Accenture’s Elly Stritch shares her top advice for budding cybersecurity professionals and what surprised her most in her own career.
Throughout this week, we’ve heard from a variety of infosec professionals about what first drew them to security, from PwC’s Katherine Cancelado starting to learn RedHat and Debian Linux at age 12 to Nitro’s David Lenoe getting to grips with new tech during a third-party security review.
Elly Stritch studied business information systems at University College Cork and it was here that her interest in cybersecurity began.
“I remember taking part in a social engineering ‘capture the flag’ style assignment where our class was pitted against each other to test good operational security,” she told SiliconRepublic.com.
This experience cemented her interest in cyber and she chose security-focused modules for her final year in college, before going on to complete a postgraduate diploma in cybersecurity.
‘Everything changes quite rapidly in cybersecurity so it’s OK if you don’t know everything’
– ELLY STRITCH
What brought you to your current job?
I currently work at Accenture as a security manager. It’s a really interesting role that allows me to work in multiple areas including cloud security, cyber resilience and other emerging fields.
The nature of professional services is highly dynamic and there’s a lot of variety in the type of work you can do. I prefer a fast-paced and varied style of work where I can gain expertise across multiple different areas and my role at Accenture allows me to do that.
What were the biggest surprises you encountered on your career path in cybersecurity?
I had preconceived notions that technical skills were the major factor for success in the realm of cyber. However, I’ve come to learn just how impactful communication and interpersonal skills can be.
Translating complex technical subjects into more generally consumable material that can be applied to all levels of an organisation is an instrumental skill to possess.

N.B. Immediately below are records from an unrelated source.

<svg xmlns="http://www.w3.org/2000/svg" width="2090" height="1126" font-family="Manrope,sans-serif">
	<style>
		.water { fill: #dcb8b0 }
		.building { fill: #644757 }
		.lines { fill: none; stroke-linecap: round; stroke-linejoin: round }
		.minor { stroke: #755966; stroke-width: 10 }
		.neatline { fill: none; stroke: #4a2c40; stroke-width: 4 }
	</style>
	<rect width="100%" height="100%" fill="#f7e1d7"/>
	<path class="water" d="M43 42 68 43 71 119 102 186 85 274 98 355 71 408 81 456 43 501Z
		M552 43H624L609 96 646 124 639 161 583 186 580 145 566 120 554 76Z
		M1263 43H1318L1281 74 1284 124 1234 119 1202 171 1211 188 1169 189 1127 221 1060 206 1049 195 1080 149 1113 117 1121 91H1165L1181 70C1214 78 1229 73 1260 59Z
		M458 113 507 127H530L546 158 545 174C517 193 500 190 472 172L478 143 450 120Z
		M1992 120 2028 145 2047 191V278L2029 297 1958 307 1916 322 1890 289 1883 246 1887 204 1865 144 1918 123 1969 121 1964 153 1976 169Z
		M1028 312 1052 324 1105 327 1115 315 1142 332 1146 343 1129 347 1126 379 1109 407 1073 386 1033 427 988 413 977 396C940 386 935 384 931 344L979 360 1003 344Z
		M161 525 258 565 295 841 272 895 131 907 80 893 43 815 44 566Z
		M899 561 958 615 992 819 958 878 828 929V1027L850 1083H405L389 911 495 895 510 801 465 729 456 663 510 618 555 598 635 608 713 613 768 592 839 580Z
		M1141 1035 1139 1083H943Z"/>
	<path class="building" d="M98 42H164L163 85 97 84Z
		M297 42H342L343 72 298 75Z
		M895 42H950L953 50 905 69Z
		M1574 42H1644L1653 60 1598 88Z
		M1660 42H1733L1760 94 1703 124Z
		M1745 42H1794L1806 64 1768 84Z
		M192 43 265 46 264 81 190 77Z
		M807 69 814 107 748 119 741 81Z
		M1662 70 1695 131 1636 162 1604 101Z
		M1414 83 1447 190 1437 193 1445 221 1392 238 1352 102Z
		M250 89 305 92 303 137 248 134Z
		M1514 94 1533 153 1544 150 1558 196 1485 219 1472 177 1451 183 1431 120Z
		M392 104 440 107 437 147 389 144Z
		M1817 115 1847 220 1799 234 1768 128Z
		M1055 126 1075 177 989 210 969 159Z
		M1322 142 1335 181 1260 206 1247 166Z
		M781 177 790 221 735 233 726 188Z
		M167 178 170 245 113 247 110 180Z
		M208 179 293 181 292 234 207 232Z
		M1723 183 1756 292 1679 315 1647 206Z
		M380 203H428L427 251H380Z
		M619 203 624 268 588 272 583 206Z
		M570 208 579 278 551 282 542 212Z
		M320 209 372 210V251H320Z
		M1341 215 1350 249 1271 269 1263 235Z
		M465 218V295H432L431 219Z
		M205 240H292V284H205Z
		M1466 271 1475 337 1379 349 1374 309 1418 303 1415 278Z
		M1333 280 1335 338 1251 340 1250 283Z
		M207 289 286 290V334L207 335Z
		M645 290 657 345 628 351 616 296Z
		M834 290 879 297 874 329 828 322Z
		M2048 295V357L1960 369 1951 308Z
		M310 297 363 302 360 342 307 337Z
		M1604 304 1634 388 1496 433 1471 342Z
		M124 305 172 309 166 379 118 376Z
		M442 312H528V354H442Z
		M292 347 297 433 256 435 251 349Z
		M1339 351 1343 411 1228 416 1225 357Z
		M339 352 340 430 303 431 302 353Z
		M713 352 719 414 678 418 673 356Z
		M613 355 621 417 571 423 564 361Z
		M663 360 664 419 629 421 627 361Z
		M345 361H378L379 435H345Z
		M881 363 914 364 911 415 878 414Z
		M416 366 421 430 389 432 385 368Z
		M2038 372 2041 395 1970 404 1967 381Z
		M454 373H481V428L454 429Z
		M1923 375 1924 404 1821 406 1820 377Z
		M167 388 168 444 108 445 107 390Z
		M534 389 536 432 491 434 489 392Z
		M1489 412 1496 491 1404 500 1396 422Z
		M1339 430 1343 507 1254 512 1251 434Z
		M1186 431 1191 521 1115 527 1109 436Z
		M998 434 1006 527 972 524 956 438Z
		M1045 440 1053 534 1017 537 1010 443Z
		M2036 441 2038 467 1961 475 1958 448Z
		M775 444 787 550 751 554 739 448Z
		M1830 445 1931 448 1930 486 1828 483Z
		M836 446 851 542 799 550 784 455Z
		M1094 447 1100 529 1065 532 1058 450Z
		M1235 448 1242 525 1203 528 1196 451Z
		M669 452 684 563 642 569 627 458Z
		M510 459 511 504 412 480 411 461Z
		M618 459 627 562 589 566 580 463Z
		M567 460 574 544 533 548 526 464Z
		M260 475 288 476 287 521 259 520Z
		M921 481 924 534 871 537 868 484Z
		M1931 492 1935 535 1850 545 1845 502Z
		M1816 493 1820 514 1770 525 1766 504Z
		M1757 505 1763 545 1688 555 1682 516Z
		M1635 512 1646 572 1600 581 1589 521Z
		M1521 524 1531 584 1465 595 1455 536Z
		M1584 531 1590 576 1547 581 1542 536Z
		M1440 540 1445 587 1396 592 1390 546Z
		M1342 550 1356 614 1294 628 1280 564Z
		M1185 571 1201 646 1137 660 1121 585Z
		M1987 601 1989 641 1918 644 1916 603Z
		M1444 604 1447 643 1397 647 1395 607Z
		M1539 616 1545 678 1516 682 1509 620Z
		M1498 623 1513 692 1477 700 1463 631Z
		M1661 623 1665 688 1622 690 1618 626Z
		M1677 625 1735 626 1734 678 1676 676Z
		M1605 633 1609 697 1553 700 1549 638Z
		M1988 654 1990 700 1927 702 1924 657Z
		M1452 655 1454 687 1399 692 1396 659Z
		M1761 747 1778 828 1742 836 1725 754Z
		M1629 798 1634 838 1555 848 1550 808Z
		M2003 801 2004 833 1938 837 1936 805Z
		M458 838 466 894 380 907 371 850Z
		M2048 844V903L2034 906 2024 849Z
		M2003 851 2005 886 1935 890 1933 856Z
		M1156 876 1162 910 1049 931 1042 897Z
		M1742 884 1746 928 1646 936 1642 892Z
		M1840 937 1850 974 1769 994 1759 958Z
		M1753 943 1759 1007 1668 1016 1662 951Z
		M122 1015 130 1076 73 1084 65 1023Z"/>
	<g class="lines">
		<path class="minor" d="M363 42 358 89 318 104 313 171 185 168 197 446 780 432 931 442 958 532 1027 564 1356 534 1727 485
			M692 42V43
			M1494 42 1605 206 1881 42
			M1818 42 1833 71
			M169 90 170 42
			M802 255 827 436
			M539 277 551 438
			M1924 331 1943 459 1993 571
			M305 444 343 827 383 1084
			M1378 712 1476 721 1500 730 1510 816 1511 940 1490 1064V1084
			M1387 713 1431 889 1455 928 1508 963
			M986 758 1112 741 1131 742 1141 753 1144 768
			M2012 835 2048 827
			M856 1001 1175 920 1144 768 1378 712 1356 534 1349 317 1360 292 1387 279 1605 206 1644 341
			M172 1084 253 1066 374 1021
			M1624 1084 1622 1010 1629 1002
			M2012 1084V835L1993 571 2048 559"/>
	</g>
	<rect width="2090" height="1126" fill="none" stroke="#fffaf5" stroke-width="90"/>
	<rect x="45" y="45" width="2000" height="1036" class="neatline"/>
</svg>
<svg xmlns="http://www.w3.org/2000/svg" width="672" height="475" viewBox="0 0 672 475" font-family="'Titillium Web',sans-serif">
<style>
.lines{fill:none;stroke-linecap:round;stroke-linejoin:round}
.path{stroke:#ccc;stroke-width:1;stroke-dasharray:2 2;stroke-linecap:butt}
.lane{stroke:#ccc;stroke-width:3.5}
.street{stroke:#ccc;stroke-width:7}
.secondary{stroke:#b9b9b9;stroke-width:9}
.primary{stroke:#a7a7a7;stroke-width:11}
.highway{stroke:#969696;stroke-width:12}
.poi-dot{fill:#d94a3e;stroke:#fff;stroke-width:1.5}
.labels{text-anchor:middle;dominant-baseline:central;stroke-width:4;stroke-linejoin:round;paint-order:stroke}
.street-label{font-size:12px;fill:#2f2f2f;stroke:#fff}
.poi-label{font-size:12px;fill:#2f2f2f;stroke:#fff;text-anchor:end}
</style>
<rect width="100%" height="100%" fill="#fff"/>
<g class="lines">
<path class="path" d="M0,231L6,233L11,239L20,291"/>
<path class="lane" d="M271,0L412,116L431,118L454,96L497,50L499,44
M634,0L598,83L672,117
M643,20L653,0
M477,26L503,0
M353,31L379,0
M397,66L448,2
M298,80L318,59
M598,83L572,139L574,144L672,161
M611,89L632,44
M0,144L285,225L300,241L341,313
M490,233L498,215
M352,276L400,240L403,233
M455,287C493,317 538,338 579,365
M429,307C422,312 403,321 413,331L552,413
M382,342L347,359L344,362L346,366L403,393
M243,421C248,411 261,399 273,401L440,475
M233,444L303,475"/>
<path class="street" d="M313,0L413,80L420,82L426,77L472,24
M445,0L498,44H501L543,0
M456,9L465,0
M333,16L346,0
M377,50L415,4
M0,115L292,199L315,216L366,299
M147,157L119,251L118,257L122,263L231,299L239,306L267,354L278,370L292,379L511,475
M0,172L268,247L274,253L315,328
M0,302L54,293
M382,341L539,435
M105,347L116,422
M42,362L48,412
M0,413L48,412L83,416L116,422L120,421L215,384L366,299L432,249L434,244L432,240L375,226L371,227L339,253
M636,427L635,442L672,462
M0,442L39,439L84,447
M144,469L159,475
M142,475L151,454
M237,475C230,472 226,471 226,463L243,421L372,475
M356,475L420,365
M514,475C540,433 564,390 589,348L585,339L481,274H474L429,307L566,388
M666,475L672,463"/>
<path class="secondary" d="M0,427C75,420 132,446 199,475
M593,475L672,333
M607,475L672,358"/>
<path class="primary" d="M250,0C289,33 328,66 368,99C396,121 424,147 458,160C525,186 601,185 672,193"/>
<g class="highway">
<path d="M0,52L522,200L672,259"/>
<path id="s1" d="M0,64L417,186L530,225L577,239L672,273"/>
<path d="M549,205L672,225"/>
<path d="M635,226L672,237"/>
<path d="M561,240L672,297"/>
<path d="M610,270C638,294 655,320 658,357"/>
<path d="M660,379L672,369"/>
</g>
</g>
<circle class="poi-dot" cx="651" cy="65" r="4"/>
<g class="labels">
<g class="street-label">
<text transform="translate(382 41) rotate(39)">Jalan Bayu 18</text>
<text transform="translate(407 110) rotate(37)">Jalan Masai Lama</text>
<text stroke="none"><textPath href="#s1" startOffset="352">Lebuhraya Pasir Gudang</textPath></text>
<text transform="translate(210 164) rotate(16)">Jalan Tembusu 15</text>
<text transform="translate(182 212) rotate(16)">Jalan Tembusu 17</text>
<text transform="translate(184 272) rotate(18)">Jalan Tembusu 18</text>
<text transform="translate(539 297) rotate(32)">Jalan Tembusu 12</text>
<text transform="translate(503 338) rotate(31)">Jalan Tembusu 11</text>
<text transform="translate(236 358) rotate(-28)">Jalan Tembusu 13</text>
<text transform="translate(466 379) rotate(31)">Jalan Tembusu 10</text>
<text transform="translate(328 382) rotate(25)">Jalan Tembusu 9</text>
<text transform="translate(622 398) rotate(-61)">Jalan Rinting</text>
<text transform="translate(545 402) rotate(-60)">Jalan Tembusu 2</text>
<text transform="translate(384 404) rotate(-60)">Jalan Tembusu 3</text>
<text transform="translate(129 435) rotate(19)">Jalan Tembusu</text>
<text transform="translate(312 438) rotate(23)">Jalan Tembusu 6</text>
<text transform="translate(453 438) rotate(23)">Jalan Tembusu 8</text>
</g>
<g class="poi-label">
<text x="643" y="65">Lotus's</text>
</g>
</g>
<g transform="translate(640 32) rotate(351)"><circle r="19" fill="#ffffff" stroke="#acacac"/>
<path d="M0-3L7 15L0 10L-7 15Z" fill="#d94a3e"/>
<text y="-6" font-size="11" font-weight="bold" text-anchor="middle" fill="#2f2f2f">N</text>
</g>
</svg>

No matter what company or position you work in, you will always require support or buy-in from someone. The ability to communicate requirements and priorities goes a long way in bringing people on board and effecting meaningful security change.
Was there any one person who was particularly influential as your career developed?
As my career developed, I found myself unsure about the direction I wanted to go in.
Jacky Fox, managing director of our security practice, really helped me with this. Working in close proximity with someone so knowledgeable and active in the cybersecurity community has been a great springboard in my career.
Having a mentor who is invested in your career and with who you can discuss new ideas and challenges is extremely valuable.
What do you enjoy most about your job?
I really enjoy working with the various teams across Accenture and I feel lucky to collaborate with so many fun and talented people. There’s a great support network and colleagues are always available to support, enable and reassure you.
Working alongside extremely passionate colleagues at the top of their respective fields is also a plus from a learning perspective.
I enjoy the challenge that comes with working in cybersecurity and the frequency of change, as I am constantly being exposed to something new. Playing a small role in helping clients resolve security challenges and improve their cyber resilience is also really rewarding.
What aspects of your personality do you feel make you suited to cybersecurity?
I feel that proactivity and a willingness to learn are two of the main contributors. Cybersecurity is an ever-developing field that you need to keep on top of and these traits help me to stay motivated and keep pursuing new areas of knowledge.
Cybersecurity interfaces with many areas of technology so strong interpersonal skills can really help reduce friction and build meaningful relationships with cross-discipline teams.
What can people expect from career progression in the cybersecurity industry?
Your progression in cybersecurity will greatly depend on the amount of effort you put into upskilling and developing capabilities in new areas. I’d advise those starting off to gain exposure to the different facets of security as this will ultimately help you develop strong foundations and identify your areas of interest.
Some of the biggest milestones in my career have been achieved through exposure to new and challenging roles that required rapid upskilling. While this can be daunting, some of the best development opportunities involve being challenged beyond your comfort zone.
Accenture has supported me by providing me with challenging new roles and a global network through which I can upskill and learn from. Having open access to subject matter experts who are just a message away can greatly enable the success of our work.
In most cases, a five-minute phone call with your colleague is all that’s needed to solve a problem and progress your work.
What advice would you give to those considering a career in cybersecurity?
Everything changes quite rapidly in cybersecurity so it’s OK if you don’t know everything. New standards, regulations and directives are always coming into effect and every organisation will have different requirements and priorities. Similarly, every organisation takes a different approach in their implementation of cybersecurity.
Don’t worry if you don’t know all the answers, what really matters is your willingness to learn and take on new challenges. There are numerous resources, courses and entry-level certifications available online that can help expand your knowledge. Similarly, engaging with security meet-ups and communities is a great way to meet more people in the area.